Между тем перед русской, как и перед всей европейской философией стоит подлинно насущный вопрос обновления — и не из прогрессистской мании, а из осознания неудовлетворительности онтологии платонизма как не соответствующей самочувствию современного человека. И на запросы нового, народившегося индивида, утратившего веру, но тоскующего по святыне (формула С. Франка), души не только секуляризованной, но и утонченной и усложненной, откликнулось возникшее в начале ХХ века новое, живое направление — экзистенциализм, провозвестниками коего оказались опять же русские: Николай Бердяев и Лев Шестов. “Очень изменилась человеческая душевная стихия. Антропология старой святоотеческой литературы не соответствует уже состоянию современного человека”2, — утверждает Бердяев в противовес сегодняшнему футур-пассеизму. Но этой душе с обостренным личным самосознанием не соответствует не только старая святоотеческая антропология, но и возможности еще более древней, платонистской онтологии, вошедшей, повторим, в корпус не только русской, но и всей европейской философии. Статичные идеи-эйдосы блокируют подлинно творческий акт, детерминируют свободную творческую волю, диктуя действия по образцам; они препятствуют автономии мира от Бога — проблема, над которой бились софиологи В. Соловьев и о. С. Булгаков. На смену неподвижным идеям-эйдосам, видимо, требовались динамические “идеи-энергии”, или “идеи-воления” (В. Н. Лосский), подсказанные паламитской доктриной. Вспомним, что В. Соловьев, приняв принцип “синергии”, уже дал пример перехода от платонизма к паламизму. Почувствовав нужду в пересмотре старых онтологических основ немецкой метафизики, Н. Бердяев выдвинул ей на смену проект “экзистенциальной метафизики”, перспективный для дальнейшей работы мысли над будущей, обновленной философией, которая соединила бы онтологический мир сущностей (эссенций) с энергийным миром экзистенций. Разве это не шаг вперед и разве он сделан не русской философией?
Автор новой книги Н. В. Мотрошилова не только не отрицает свой предмет, но и ставит целью доказать определенное превосходство русской философии перед западной, отмечая ее “глубину, оригинальность в постановке и осмыслении коренных метафизических, общефилософских вопросов” и т. д. Книга “Мыслители России и философия Запада” движется в русле тематически близкого ей труда П. П. Гайденко “Владимир Соловьев и философия Серебряного века” (М., 2001), где анализ отечественной мысли также “дается в широком контексте европейской философии XIX — XX вв.” (из аннотации).
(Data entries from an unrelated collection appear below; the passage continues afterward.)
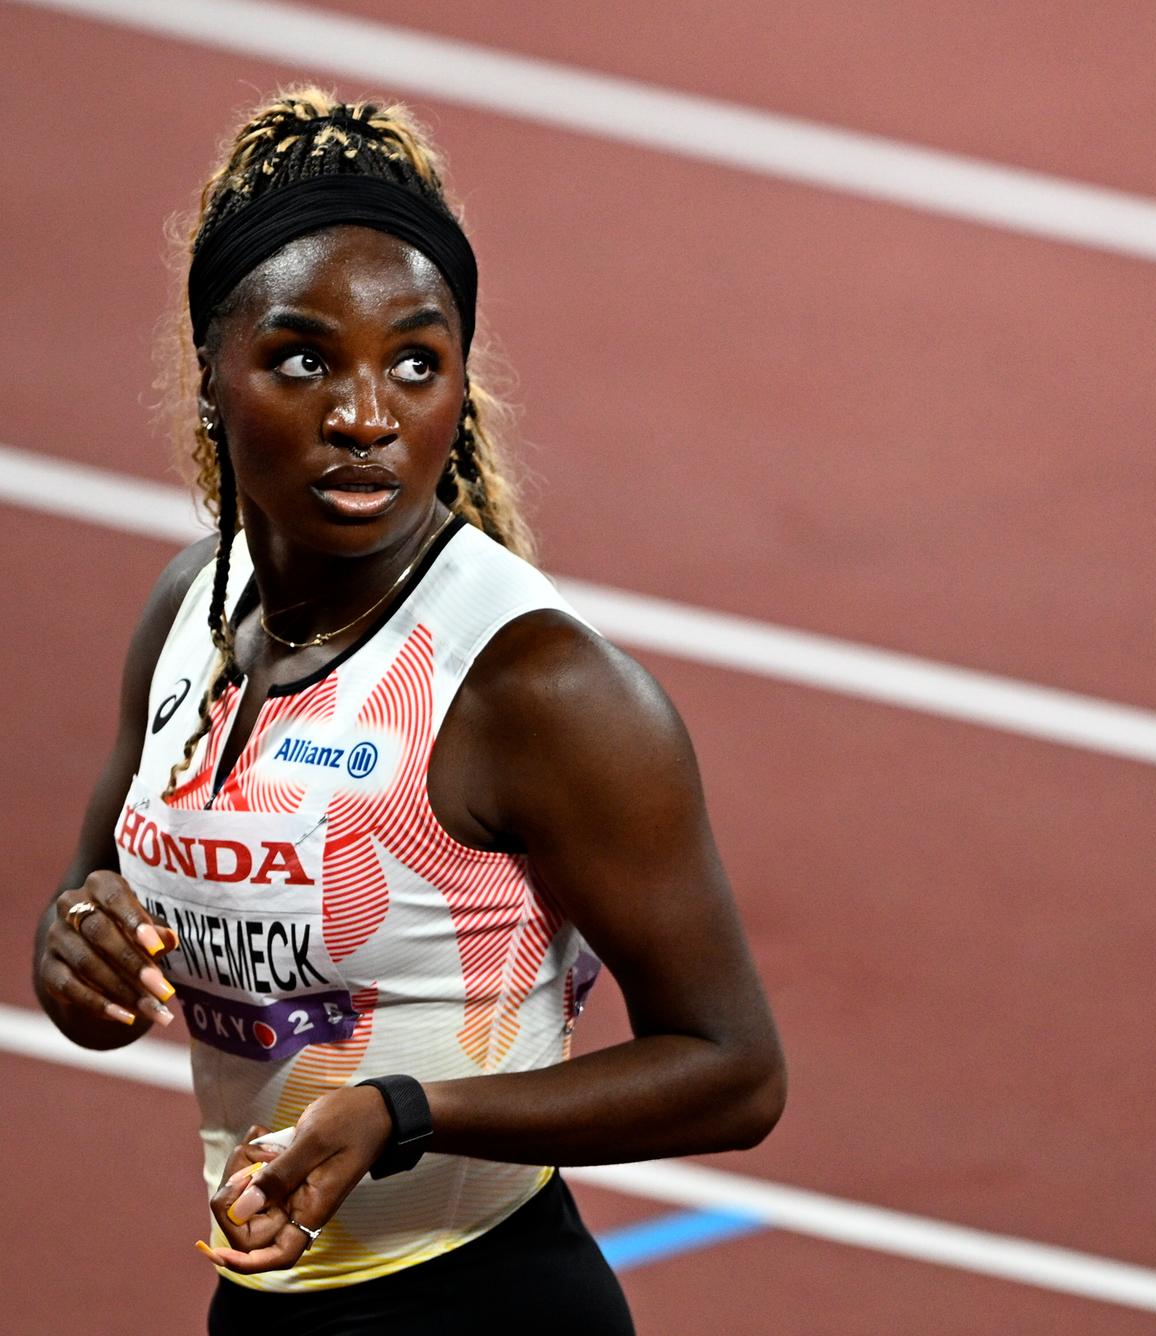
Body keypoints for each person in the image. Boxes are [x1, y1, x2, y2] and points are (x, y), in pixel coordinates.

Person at [28, 88, 785, 1334]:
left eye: (416, 362)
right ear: (211, 373)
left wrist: (407, 1110)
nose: (366, 416)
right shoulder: (185, 614)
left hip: (484, 1303)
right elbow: (90, 933)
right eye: (304, 357)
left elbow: (735, 1071)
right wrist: (76, 951)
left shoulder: (533, 686)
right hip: (265, 1299)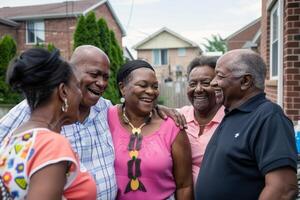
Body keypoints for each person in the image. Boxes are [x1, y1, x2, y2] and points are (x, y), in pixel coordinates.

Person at [0, 45, 185, 200]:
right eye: (94, 74)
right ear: (65, 87)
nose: (102, 83)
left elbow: (132, 110)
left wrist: (157, 108)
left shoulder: (104, 109)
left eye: (105, 77)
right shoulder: (39, 126)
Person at [0, 45, 117, 199]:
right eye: (76, 87)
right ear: (63, 92)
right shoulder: (53, 144)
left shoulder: (15, 137)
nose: (79, 93)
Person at [196, 49, 298, 200]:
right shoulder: (232, 112)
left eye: (220, 76)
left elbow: (283, 189)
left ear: (245, 81)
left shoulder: (269, 117)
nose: (213, 82)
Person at [108, 60, 193, 200]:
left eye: (155, 86)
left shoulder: (172, 126)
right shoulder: (106, 117)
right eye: (142, 85)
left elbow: (184, 185)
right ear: (123, 88)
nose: (150, 91)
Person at [177, 56, 224, 184]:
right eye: (192, 84)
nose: (198, 89)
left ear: (218, 84)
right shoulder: (179, 116)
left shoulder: (231, 119)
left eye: (205, 83)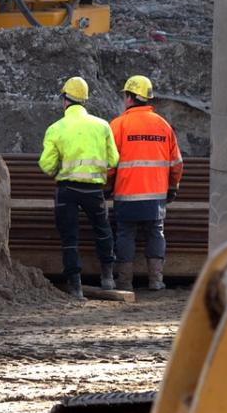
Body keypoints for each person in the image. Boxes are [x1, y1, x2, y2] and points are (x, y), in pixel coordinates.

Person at [39, 76, 120, 298]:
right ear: (84, 100)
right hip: (94, 190)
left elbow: (46, 164)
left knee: (70, 237)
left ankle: (75, 286)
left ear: (65, 100)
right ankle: (107, 278)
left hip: (67, 190)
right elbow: (113, 160)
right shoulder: (102, 126)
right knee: (103, 231)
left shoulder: (56, 128)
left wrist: (58, 170)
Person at [109, 75, 183, 291]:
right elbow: (177, 163)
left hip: (127, 195)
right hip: (156, 196)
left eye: (125, 95)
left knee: (124, 234)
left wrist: (108, 186)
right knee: (155, 232)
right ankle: (156, 280)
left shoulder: (118, 125)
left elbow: (110, 164)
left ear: (130, 97)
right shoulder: (163, 125)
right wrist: (172, 187)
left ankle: (124, 282)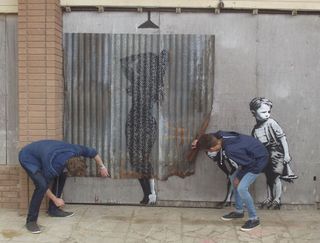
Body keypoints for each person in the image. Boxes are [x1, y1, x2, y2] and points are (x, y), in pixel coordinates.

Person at [19, 140, 109, 234]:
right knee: (41, 185)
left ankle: (53, 210)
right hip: (28, 157)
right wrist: (55, 199)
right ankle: (31, 221)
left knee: (63, 173)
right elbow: (45, 186)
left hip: (45, 152)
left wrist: (102, 167)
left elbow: (94, 153)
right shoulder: (52, 167)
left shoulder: (76, 150)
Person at [192, 131, 268, 231]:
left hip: (259, 160)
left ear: (212, 149)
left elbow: (249, 164)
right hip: (251, 153)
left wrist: (239, 177)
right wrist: (199, 142)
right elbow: (214, 134)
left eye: (209, 151)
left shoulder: (230, 151)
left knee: (241, 188)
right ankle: (239, 211)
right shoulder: (220, 136)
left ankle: (254, 219)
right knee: (233, 179)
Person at [249, 97, 298, 210]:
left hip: (275, 153)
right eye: (263, 112)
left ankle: (277, 199)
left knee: (275, 177)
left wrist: (286, 154)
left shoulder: (271, 123)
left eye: (268, 112)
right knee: (268, 177)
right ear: (254, 113)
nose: (267, 114)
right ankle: (270, 197)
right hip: (265, 155)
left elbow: (282, 138)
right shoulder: (255, 129)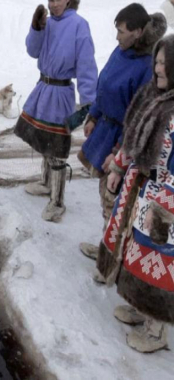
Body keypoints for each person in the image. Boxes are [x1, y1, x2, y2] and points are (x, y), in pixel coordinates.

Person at [97, 33, 174, 354]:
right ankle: (142, 309)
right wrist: (119, 167)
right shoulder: (157, 97)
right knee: (135, 251)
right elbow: (135, 139)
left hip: (165, 201)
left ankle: (157, 331)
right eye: (156, 61)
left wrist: (165, 207)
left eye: (163, 63)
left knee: (159, 261)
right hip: (143, 188)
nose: (156, 68)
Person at [78, 5, 166, 260]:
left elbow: (137, 117)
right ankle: (107, 245)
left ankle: (113, 257)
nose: (117, 36)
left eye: (122, 31)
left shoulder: (145, 68)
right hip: (105, 129)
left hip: (122, 139)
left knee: (114, 198)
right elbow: (104, 84)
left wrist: (118, 153)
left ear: (138, 32)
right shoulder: (121, 51)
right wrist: (94, 114)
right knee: (105, 194)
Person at [15, 0, 97, 222]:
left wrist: (88, 102)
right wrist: (37, 27)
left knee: (57, 148)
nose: (54, 4)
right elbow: (32, 51)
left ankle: (58, 201)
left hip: (61, 92)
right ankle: (45, 182)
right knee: (42, 140)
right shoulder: (48, 23)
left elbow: (86, 65)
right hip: (43, 87)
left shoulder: (80, 25)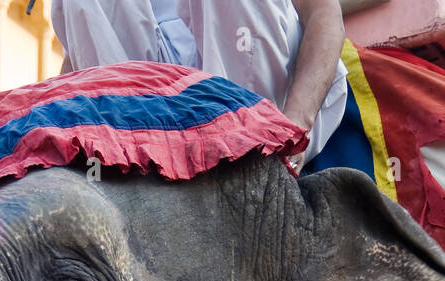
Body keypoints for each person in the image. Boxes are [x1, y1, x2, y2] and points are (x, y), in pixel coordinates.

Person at [51, 0, 350, 169]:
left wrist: (296, 124)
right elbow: (78, 54)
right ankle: (132, 147)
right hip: (154, 112)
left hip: (267, 109)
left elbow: (324, 13)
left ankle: (250, 140)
Между прочим, там подчеркивается — актуальная в свете сегодняшних филиппик по адресу русской философии как не приступившей к осмыслению святоотеческих традиций — мысль о том, что “мы слишком рано и слишком поспешно решили хоронить свое только что возвращенное наследие, в котором еще вчера видели путь к возрождению отечественной духовной культуры” (указ. соч., стр. 10).